Nafura s’ouvre sur un homme devant une télévision dont le signal est perturbé, car sur le toit de l’immeuble, une jeune femme danse avec malice devant une parabole. Elles sont trois, qui boivent, fument et discutent là, bras et tête nus. Leurs corps sont à peine visibles dans la nuit, mais leurs visages brillent, recouverts d’un masque numérique de lumière qui les anonymise et engloutit leurs expressions, focalisant l’attention sur leurs voix. Rapidement, il est question de prendre la route vers la fontaine qui donne son titre au film : à sa manière, Nafura est un road movie.

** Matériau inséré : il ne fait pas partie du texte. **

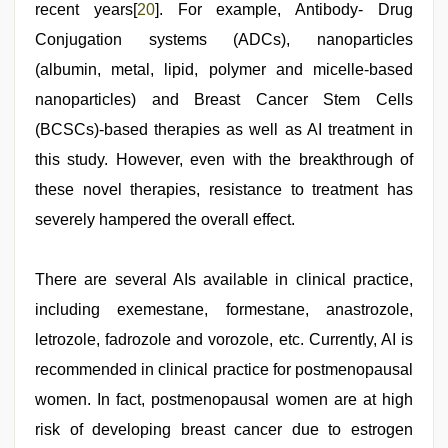
recent years[
20
]. For example, Antibody- Drug
Conjugation systems (ADCs), nanoparticles
(albumin, metal, lipid, polymer and micelle-based
nanoparticles) and Breast Cancer Stem Cells
(BCSCs)-based therapies as well as AI treatment in
this study. However, even with the breakthrough of
these novel therapies, resistance to treatment has
severely hampered the overall effect.
There are several AIs available in clinical practice,
including exemestane, formestane, anastrozole,
letrozole, fadrozole and vorozole, etc. Currently, AI is
recommended in clinical practice for postmenopausal
women. In fact, postmenopausal women are at high
risk of developing breast cancer due to estrogen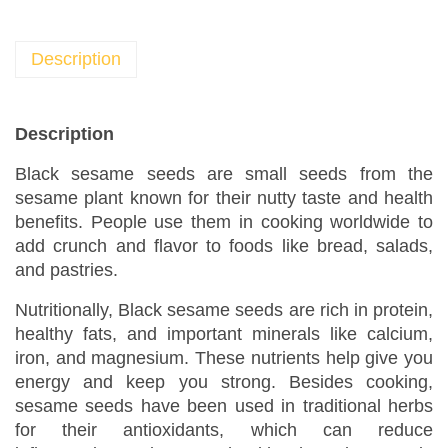
a
m
e
Description
S
e
e
Description
d
Black sesame seeds are small seeds from the
s
sesame plant known for their nutty taste and health
B
benefits. People use them in cooking worldwide to
u
add crunch and flavor to foods like bread, salads,
l
and pastries.
k
S
Nutritionally, Black sesame seeds are rich in protein,
e
healthy fats, and important minerals like calcium,
a
iron, and magnesium. These nutrients help give you
s
energy and keep you strong. Besides cooking,
sesame seeds have been used in traditional herbs
o
for their antioxidants, which can reduce
n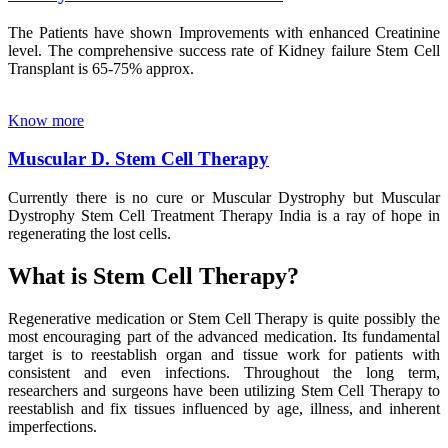
The Patients have shown Improvements with enhanced Creatinine
level. The comprehensive success rate of Kidney failure Stem Cell
Transplant is 65-75% approx.
Know more
Muscular D. Stem Cell Therapy
Currently there is no cure or Muscular Dystrophy but Muscular
Dystrophy Stem Cell Treatment Therapy India is a ray of hope in
regenerating the lost cells.
What is Stem Cell Therapy?
Regenerative medication or Stem Cell Therapy is quite possibly the
most encouraging part of the advanced medication. Its fundamental
target is to reestablish organ and tissue work for patients with
consistent and even infections. Throughout the long term,
researchers and surgeons have been utilizing Stem Cell Therapy to
reestablish and fix tissues influenced by age, illness, and inherent
imperfections.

Un vent de liberté semi-clandestine souffle sur les attitudes des trois protagonistes et sur leurs échanges alors qu’elles conduisent seules, discutant sans tabou, investissent un cimetière de véhicules désert, puis explorent la salle des machines de la fameuse fontaine. L’espace du rêve et des possibles s’évanouit à l’aube : il faut alors rentrer.

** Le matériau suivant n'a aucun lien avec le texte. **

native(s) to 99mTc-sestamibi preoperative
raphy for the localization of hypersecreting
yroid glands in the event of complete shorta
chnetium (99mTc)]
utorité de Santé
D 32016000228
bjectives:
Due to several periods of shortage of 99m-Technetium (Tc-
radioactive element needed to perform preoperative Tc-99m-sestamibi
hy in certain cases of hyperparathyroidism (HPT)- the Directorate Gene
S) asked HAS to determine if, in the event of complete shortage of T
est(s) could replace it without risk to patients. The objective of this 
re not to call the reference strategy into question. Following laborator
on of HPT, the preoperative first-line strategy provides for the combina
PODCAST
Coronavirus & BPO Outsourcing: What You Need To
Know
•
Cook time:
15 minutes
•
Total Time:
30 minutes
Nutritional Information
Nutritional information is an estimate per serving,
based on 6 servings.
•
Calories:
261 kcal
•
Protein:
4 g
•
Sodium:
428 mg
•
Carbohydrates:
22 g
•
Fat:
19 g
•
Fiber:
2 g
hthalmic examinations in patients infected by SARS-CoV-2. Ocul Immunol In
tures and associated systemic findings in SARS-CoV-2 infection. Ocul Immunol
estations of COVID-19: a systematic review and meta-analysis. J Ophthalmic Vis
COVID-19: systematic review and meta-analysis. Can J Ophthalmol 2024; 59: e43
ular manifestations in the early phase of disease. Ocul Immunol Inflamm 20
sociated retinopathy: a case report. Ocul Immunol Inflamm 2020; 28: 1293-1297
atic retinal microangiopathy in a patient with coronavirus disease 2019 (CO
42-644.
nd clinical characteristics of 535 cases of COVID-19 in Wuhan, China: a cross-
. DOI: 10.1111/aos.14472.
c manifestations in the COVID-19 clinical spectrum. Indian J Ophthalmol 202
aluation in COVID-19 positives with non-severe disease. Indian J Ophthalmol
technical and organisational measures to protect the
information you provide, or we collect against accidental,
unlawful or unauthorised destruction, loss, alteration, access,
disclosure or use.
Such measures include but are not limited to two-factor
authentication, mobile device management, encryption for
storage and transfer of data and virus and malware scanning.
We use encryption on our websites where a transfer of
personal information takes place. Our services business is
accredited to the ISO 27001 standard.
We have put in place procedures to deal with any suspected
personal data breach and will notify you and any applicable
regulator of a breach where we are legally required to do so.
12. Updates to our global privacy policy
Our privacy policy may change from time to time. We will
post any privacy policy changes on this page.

L’immense jet de la fontaine s’impose jusque dans le ciel de Djeddah et pompe l’eau à même la mer, dans un pays composé à 80 % de désert. À cette représentation d’une virilité phallique et conquérante, Nafura oppose d’autres figures du désir. Le besoin d’expression des trois protagonistes fuse et s’impose à l’image, mais reste contraint à certains espaces et soumis à une forme d’auto-censure – le mot nafura permettant de parler, sans les nommer, de prostitution, d’avortement, ou de corruption. Le désir érotique prend, de son côté, les chemins détournés de la chanson ou d’une courte scène fantasmatique pour se matérialiser. Il irrigue pourtant tout le film, à travers les sujets évoqués et la présence-absence de corps littéralement irradiants dans la nuit saoudienne.

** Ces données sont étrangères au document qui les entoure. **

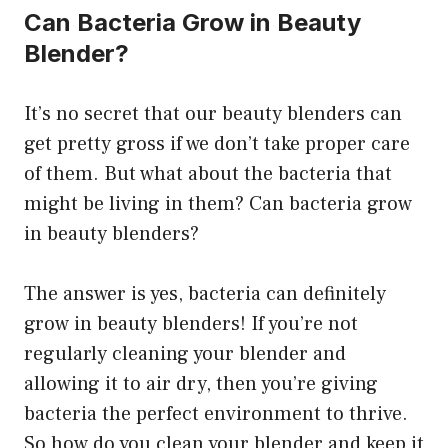
Can Bacteria Grow in Beauty
Blender?
It’s no secret that our beauty blenders can
get pretty gross if we don’t take proper care
of them. But what about the bacteria that
might be living in them? Can bacteria grow
in beauty blenders?
The answer is yes, bacteria can definitely
grow in beauty blenders! If you’re not
regularly cleaning your blender and
allowing it to air dry, then you’re giving
bacteria the perfect environment to thrive.
So how do you clean your blender and keep it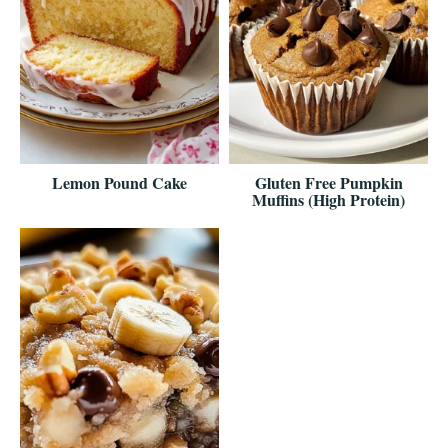
Lemon Pound Cake
Gluten Free Pumpkin
Muffins (High Protein)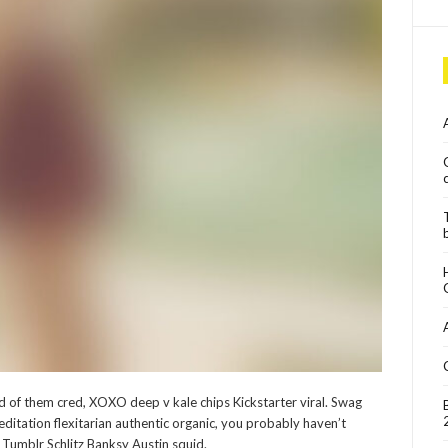
of them cred, XOXO deep v kale chips Kickstarter viral. Swag
editation flexitarian authentic organic, you probably haven’t
Tumblr Schlitz Banksy Austin squid.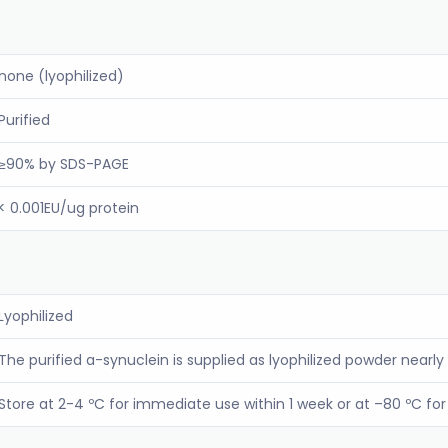
none (lyophilized)
Purified
≥90% by SDS-PAGE
< 0.001EU/ug protein
Lyophilized
The purified a-synuclein is supplied as lyophilized powder nearly 
Store at 2-4 ºC for immediate use within 1 week or at –80 ºC f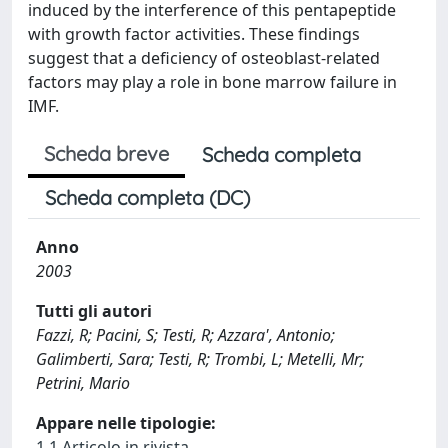
induced by the interference of this pentapeptide
with growth factor activities. These findings
suggest that a deficiency of osteoblast-related
factors may play a role in bone marrow failure in
IMF.
Scheda breve
Scheda completa
Scheda completa (DC)
Anno
2003
Tutti gli autori
Fazzi, R; Pacini, S; Testi, R; Azzara', Antonio;
Galimberti, Sara; Testi, R; Trombi, L; Metelli, Mr;
Petrini, Mario
Appare nelle tipologie:
1.1 Articolo in rivista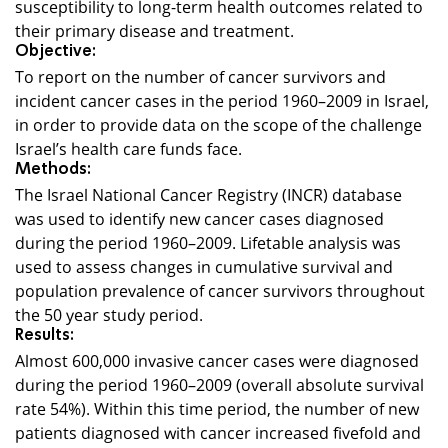
susceptibility to long-term health outcomes related to
their primary disease and treatment.
Objective:
To report on the number of cancer survivors and
incident cancer cases in the period 1960–2009 in Israel,
in order to provide data on the scope of the challenge
Israel’s health care funds face.
Methods:
The Israel National Cancer Registry (INCR) database
was used to identify new cancer cases diagnosed
during the period 1960–2009. Lifetable analysis was
used to assess changes in cumulative survival and
population prevalence of cancer survivors throughout
the 50 year study period.
Results:
Almost 600,000 invasive cancer cases were diagnosed
during the period 1960–2009 (overall absolute survival
rate 54%). Within this time period, the number of new
patients diagnosed with cancer increased fivefold and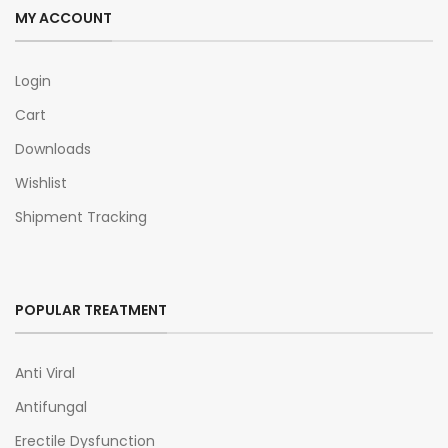
MY ACCOUNT
Login
Cart
Downloads
Wishlist
Shipment Tracking
POPULAR TREATMENT
Anti Viral
Antifungal
Erectile Dysfunction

Les masques numériques, jouant du contraste entre nuit et lumière pour mettre en évidence une physicalité que les conservatismes cherchent à effacer, ne sont qu’un aspect du curieux collage documentaire créé par Paul Heintz. Des vers poétiques surgissent sur un rétroviseur, comme un mantra ou une prophétie. La déambulation et le sujet de la fontaine sont scénarisés, offrant aux trois comédiennes non professionnelles, également amies, une trame à exploiter lors de leurs discussions nocturnes. Ce jeu entre réel et fiction, intériorité et extériorité, est complété par une plongée virtuelle sous la fontaine, constituée de vraies ruines urbaines, numériquement submergées pour mieux révéler ce qui se cache sous la surface.